→ Supplied material:

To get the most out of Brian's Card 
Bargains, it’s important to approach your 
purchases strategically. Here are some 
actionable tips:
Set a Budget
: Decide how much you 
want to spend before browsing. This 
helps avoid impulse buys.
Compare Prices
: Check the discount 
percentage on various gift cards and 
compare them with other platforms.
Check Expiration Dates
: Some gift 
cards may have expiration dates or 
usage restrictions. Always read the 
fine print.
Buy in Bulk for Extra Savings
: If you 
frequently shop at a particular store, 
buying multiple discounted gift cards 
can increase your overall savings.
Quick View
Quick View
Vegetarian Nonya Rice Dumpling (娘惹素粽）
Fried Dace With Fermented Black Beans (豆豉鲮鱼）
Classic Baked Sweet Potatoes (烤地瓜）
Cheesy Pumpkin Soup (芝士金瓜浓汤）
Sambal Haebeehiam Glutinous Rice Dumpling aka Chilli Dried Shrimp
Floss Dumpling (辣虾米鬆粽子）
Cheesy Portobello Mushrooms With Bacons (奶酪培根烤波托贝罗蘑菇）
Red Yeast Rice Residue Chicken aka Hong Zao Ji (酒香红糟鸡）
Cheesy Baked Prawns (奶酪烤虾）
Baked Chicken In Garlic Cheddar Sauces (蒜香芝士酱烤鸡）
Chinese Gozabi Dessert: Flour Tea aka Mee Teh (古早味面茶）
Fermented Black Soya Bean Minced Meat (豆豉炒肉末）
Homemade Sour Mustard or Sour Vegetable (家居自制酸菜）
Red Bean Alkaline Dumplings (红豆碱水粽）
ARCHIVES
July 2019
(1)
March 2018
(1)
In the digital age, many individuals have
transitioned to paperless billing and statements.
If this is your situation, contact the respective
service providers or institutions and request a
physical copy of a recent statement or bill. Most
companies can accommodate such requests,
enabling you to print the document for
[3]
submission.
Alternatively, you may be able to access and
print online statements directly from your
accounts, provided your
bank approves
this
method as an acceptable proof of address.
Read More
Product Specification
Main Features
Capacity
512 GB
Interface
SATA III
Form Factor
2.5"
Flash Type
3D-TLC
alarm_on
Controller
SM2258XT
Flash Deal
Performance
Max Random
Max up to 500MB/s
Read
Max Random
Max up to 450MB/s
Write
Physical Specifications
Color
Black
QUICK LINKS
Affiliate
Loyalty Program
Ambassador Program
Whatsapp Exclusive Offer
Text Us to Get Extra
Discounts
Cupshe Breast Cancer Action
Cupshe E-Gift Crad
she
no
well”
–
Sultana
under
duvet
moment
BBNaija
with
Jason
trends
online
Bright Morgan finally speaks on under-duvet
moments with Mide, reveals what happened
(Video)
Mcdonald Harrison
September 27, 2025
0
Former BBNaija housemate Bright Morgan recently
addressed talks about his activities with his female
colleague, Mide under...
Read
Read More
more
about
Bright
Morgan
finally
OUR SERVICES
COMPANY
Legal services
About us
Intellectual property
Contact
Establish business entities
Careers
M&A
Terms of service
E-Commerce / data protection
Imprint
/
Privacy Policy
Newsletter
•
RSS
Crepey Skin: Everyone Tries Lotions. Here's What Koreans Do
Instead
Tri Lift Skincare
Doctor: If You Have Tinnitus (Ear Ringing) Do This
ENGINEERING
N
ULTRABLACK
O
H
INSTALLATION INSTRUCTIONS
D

→ Goal of the exercise: Look through the material and find each line that includes "online", then copy it.

→ Task solution:
print online statements directly from your
online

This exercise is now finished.